Armenier-Genozid - Diplomatischer Streit zwischen Den Haag und Ankara
Ankara/Den Haag (APA/Reuters) - Im Streit über den Völkermord an den Armeniern ist der Geschäftsträger der Niederlande ins türkische Außenmi...
Ankara/Den Haag (APA/Reuters) - Im Streit über den Völkermord an den Armeniern ist der Geschäftsträger der Niederlande ins türkische Außenministerium zitiert worden. Es sei nicht hinnehmbar, dass die Ereignisse von 1915 politisiert würden, indem sie aus dem historischen Kontext gerissen würden, erklärte der Sprecher des Außenministeriums am Samstag.
Hintergrund sind zwei Gesetzesentwürfe für das niederländische Parlament, nach denen die Tötung von rund 1,5 Millionen Armeniern im Jahr 1915 durch das Osmanische Reich als Völkermord anerkannt würde. Ähnliche Schritte durch die Parlamente Deutschlands und Österreichs hatten bereits vor drei Jahren die bilateralen Beziehungen mit Ankara belastet.
Die Türkei habe ihre Ansicht in der Armenien-Frage dem niederländischen Geschäftsträger dargelegt, sagte der Ministeriumssprecher in Ankara. Das Thema sei ein Indikator dafür, ob die Niederlande ein Interesse an einer Normalisierung der Beziehungen mit der Türkei habe. Das Verhältnis der beiden NATO-Partner ist gespannt, nachdem die Niederlande 2017 Wahlkampfauftritte türkischer Minister vor dem Referendum zur neuen Verfassung, die dem Präsidenten mehr Macht einräumt, untersagt hatten. Gespräche über eine Verbesserung der Beziehungen scheiterten, die Niederlande beriefen am 5. Februar ihren Botschafter aus Ankara zurück.

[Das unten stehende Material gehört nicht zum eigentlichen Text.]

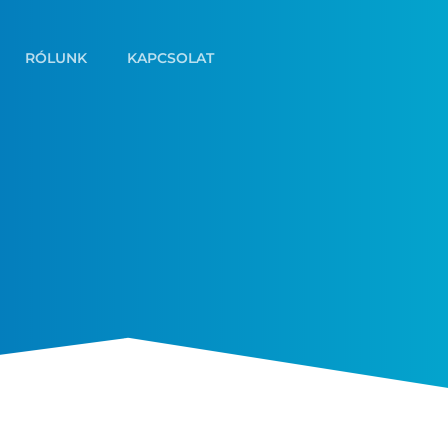
RÓLUNK
KAPCSOLAT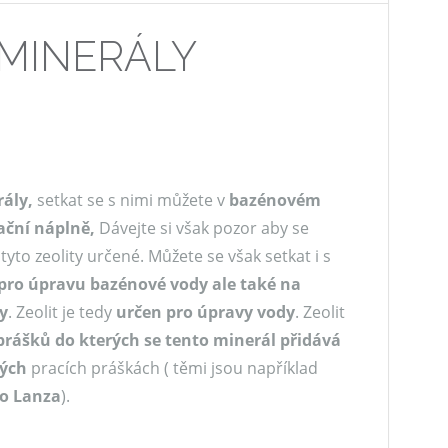
 MINERÁLY
ály,
setkat se s nimi můžete v
bazénovém
rační náplně,
Dávejte si však pozor aby se
tyto zeolity určené. Můžete se však setkat i s
pro úpravu bazénové vody ale také na
y
. Zeolit je tedy
určen pro úpravy vody
. Zeolit
h prášků do kterých se tento minerál přidává
vých
pracích práškách ( těmi jsou například
bo Lanza
).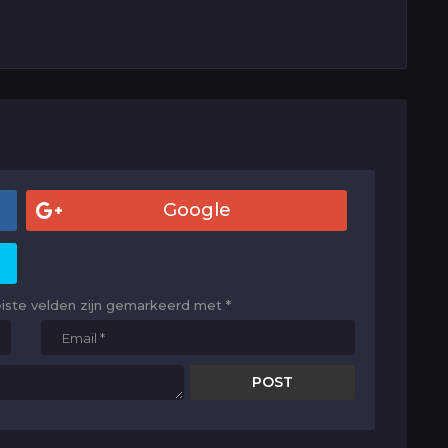
Google
eiste velden zijn gemarkeerd met
*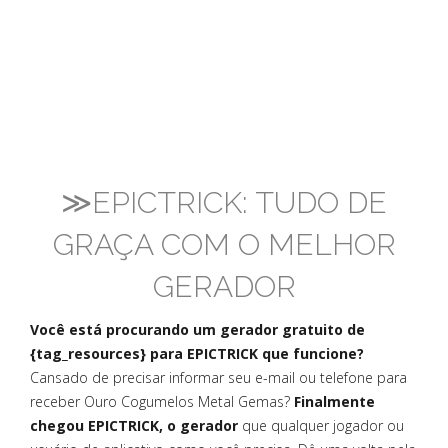
≫EPICTRICK: TUDO DE
GRAÇA COM O MELHOR
GERADOR
Você está procurando um gerador gratuito de
{tag_resources} para EPICTRICK que funcione?
Cansado de precisar informar seu e-mail ou telefone para
receber Ouro Cogumelos Metal Gemas?
Finalmente
chegou EPICTRICK, o gerador
que qualquer jogador ou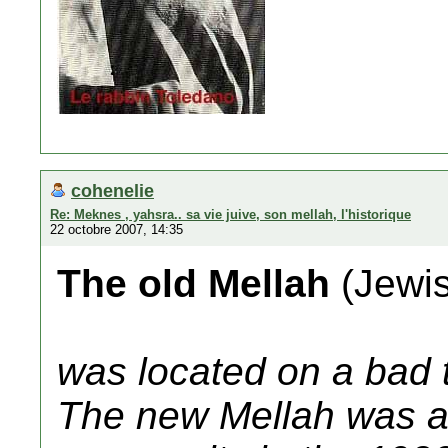
cohenelie
Re: Meknes , yahsra.. sa vie juive, son mellah, l'historique
22 octobre 2007, 14:35
The old Mellah
(Jewis
was located on a bad t
The new Mellah was ac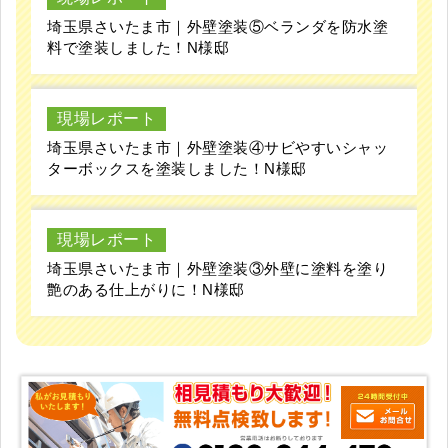
埼玉県さいたま市｜外壁塗装⑤ベランダを防水塗
料で塗装しました！N様邸
現場レポート
埼玉県さいたま市｜外壁塗装④サビやすいシャッ
ターボックスを塗装しました！N様邸
現場レポート
埼玉県さいたま市｜外壁塗装③外壁に塗料を塗り
艶のある仕上がりに！N様邸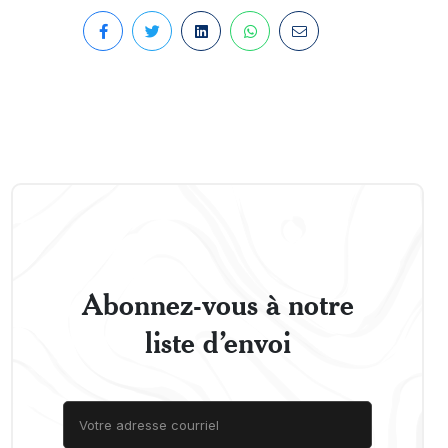
Abonnez-vous à notre
liste d’envoi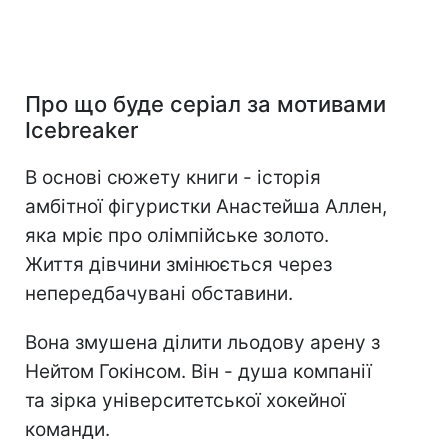
Про що буде серіал за мотивами
Icebreaker
В основі сюжету книги - історія
амбітної фігуристки Анастейша Аллен,
яка мріє про олімпійське золото.
Життя дівчини змінюється через
непередбачувані обставини.
Вона змушена ділити льодову арену з
Нейтом Гокінсом. Він - душа компанії
та зірка університетської хокейної
команди.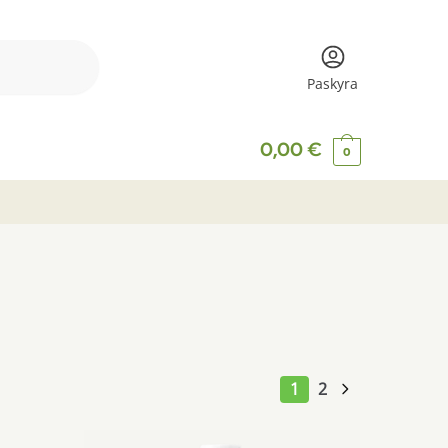
Paskyra
0,00
€
0
1
2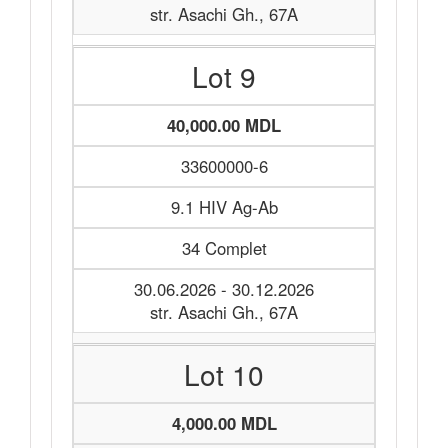
str. Asachi Gh., 67A
Lot 9
40,000.00 MDL
33600000-6
9.1 HIV Ag-Ab
34 Complet
30.06.2026 - 30.12.2026
str. Asachi Gh., 67A
Lot 10
4,000.00 MDL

Die Regierungsparteien in den Niederlanden haben angekündigt, zwei Gesetzesentwürfe der konservativen Christlichen Union unterstützen, die in den kommenden Wochen im Parlament beraten werden sollen. Einem Entwurf zufolge soll der Genozid an den Armeniern als historische Tatsache anerkannt werden. Ein weiterer sieht vor, dass erstmals ein Regierungsvertreter an der Gedenkveranstaltung für die Opfer des Völkermordes am 24. April in Armenien teilnehmen soll.
Die aus dem Osmanischen Reich hervorgegangene Türkei erkennt zwar an, dass zahlreiche christliche Armenier während des Ersten Weltkrieges getötet wurden. Dass es sich dabei um einen systematischen Völkermord handelte, für den die Regierung des Osmanischen Reiches verantwortlich war, bestreitet sie aber. Sie argumentiert, dass damals auch viele muslimische Türken verfolgt worden seien. Der Streit über die Anerkennung des Völkermordes als historische Tatsache belastet bis heute die Beziehungen zwischen der Türkei auf der einen Seite und Armenien und vielen westlichen Staaten auf der anderen Seite.